WHAT TO DO
Repeat the entries below exactly, starting at the line that contains "Page size: 1654x1034." and ending at the end of the entries.
## start SUPPLIED DATA
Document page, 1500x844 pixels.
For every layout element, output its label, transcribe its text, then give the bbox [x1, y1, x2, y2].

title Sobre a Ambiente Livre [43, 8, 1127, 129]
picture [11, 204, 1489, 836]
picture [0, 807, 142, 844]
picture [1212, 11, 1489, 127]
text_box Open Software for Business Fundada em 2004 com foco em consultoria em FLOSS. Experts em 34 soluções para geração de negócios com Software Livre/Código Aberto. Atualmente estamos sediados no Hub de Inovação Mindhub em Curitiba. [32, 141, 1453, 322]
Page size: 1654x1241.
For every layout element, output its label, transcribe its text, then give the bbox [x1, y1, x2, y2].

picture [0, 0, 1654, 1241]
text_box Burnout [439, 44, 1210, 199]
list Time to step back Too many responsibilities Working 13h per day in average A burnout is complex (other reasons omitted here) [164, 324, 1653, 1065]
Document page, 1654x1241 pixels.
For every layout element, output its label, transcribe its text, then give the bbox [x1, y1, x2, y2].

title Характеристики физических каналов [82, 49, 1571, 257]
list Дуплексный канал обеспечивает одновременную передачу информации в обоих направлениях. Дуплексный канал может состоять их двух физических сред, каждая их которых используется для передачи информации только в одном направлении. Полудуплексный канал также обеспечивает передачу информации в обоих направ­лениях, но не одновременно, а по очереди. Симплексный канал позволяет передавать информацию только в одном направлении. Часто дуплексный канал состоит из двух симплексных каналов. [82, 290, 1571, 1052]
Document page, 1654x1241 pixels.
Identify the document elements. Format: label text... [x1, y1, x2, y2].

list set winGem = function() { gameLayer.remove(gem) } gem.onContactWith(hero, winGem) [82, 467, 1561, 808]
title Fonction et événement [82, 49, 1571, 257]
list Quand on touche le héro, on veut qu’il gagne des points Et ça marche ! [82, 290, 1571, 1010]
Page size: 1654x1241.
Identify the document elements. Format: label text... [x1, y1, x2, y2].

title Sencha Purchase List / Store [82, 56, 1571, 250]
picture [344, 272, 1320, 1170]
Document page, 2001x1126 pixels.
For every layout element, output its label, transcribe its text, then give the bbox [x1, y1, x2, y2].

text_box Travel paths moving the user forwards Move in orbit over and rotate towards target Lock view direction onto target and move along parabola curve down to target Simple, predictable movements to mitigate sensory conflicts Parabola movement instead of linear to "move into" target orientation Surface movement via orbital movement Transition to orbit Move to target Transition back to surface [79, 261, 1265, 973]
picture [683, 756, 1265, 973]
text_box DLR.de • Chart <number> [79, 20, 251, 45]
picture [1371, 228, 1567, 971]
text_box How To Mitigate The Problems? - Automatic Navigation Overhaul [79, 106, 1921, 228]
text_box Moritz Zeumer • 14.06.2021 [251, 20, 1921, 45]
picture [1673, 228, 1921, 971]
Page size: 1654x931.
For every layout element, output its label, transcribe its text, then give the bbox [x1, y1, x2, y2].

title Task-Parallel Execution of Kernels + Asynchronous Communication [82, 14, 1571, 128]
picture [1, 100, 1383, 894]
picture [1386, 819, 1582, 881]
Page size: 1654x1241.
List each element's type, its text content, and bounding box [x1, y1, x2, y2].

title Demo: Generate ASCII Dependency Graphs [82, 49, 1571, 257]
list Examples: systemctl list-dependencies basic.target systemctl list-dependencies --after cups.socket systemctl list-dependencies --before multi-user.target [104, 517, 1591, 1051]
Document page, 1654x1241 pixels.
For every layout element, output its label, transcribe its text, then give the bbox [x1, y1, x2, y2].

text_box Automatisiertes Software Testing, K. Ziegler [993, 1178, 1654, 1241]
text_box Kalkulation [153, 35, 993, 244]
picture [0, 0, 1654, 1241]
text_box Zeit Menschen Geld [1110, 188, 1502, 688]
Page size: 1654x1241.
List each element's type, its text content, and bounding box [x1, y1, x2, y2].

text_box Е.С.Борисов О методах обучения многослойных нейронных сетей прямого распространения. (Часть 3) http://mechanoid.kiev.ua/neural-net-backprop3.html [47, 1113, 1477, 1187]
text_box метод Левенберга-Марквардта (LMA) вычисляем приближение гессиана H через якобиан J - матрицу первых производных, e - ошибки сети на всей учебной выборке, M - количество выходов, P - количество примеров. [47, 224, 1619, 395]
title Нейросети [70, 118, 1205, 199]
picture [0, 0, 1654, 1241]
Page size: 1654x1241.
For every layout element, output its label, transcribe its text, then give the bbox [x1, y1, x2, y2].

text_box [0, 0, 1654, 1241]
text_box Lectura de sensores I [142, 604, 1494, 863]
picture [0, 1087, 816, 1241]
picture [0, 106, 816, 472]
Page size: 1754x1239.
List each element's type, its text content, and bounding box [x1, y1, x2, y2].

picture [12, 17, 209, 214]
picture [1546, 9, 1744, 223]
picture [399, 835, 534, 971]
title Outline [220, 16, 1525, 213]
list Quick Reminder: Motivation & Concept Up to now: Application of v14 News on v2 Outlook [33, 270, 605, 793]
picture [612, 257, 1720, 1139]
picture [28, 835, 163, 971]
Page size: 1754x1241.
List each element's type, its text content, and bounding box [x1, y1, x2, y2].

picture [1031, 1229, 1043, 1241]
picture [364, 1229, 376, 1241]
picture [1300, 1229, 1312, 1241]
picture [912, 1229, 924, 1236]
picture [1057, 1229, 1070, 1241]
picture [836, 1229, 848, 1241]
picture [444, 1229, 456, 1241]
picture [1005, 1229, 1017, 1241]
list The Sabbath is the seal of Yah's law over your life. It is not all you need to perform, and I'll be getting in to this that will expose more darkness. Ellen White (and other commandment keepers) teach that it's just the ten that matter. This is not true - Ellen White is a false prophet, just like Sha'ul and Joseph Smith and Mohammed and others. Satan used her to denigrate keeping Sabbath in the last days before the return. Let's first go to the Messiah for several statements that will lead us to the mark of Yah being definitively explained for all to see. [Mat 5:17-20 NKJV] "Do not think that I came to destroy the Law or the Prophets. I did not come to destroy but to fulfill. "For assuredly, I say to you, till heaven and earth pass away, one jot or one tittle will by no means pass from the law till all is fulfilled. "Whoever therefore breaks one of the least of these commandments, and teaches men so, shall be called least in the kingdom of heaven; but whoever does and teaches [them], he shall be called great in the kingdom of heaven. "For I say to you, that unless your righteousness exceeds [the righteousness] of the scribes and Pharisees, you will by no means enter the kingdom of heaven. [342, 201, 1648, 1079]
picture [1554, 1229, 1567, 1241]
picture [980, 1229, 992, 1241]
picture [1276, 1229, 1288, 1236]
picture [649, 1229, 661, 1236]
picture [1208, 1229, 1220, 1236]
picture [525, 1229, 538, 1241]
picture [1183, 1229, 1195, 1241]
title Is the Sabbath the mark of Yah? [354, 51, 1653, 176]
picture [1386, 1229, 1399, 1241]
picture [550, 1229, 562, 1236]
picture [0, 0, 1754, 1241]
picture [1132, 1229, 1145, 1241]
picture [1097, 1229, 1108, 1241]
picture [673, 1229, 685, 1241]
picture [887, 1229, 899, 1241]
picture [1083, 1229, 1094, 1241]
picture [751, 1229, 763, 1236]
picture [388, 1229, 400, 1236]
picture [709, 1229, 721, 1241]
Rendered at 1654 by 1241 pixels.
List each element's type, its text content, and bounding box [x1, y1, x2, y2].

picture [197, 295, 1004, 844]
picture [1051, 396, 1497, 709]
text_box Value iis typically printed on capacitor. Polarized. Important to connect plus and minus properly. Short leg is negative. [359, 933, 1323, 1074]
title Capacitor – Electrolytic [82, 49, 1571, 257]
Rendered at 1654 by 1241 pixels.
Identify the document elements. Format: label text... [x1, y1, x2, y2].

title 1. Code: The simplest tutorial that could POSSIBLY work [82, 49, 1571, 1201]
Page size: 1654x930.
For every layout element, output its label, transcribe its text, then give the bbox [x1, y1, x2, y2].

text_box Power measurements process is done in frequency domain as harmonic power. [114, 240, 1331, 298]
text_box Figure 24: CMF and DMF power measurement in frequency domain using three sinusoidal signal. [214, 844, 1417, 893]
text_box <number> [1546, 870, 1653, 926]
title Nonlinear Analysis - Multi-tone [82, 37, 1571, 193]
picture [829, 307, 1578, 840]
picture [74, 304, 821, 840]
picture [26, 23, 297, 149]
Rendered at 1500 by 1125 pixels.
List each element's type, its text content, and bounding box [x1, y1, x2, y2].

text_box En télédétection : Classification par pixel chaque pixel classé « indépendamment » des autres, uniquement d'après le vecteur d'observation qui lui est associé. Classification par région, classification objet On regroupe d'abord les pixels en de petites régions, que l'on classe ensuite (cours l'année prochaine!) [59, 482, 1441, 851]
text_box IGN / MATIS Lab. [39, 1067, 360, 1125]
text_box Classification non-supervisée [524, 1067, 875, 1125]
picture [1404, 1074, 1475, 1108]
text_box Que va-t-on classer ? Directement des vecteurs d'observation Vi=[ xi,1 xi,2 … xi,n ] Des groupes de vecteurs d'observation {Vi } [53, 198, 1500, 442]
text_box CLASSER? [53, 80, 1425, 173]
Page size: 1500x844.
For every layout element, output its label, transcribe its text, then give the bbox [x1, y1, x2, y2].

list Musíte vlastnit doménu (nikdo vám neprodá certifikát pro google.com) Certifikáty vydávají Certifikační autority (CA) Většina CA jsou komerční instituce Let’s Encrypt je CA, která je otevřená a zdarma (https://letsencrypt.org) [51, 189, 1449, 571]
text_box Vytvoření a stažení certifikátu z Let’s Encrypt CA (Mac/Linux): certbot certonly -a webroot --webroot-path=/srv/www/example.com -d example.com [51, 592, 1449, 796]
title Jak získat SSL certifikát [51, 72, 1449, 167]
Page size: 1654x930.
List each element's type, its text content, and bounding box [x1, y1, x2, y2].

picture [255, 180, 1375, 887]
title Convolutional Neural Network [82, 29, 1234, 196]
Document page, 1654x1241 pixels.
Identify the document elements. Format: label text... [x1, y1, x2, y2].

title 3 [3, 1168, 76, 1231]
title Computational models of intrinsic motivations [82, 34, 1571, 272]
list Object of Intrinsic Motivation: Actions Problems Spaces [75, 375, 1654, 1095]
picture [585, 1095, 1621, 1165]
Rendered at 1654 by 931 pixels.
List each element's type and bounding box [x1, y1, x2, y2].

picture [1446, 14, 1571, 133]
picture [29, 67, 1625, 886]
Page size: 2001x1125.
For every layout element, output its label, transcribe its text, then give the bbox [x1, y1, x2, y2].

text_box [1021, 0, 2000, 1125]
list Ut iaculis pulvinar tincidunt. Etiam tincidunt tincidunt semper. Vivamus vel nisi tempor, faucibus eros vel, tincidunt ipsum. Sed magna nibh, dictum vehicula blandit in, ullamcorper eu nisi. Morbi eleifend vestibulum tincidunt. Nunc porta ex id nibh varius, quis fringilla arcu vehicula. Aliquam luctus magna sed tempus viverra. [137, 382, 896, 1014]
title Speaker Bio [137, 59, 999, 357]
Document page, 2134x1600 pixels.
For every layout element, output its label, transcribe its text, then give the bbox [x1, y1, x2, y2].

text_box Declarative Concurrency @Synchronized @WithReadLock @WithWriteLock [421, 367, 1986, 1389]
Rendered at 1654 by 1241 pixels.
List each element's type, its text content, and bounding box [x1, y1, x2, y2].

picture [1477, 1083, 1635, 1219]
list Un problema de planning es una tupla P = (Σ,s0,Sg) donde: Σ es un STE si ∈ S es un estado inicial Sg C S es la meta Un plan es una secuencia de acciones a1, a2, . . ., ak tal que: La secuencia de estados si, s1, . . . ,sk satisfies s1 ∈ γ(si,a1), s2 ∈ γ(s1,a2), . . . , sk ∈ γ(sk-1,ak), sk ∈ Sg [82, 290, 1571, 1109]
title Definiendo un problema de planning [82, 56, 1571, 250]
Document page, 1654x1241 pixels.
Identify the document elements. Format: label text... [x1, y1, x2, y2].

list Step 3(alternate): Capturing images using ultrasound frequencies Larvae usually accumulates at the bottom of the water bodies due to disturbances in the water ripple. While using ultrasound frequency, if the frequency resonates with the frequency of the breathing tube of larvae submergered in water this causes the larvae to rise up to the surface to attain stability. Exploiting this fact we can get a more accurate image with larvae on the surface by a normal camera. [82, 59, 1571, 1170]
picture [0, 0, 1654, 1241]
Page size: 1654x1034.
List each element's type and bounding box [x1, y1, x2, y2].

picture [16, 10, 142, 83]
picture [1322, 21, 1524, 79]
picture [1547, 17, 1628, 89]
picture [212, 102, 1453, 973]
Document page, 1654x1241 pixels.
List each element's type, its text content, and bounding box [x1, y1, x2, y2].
## end SUPPLIED DATA
OUTPUT
Page size: 1654x1034.
List each element's type and bounding box [x1, y1, x2, y2].

picture [16, 10, 142, 83]
picture [1322, 21, 1524, 79]
picture [1547, 17, 1628, 89]
picture [212, 102, 1453, 973]
Document page, 1654x1241 pixels.
List each element's type, its text content, and bounding box [x1, y1, x2, y2].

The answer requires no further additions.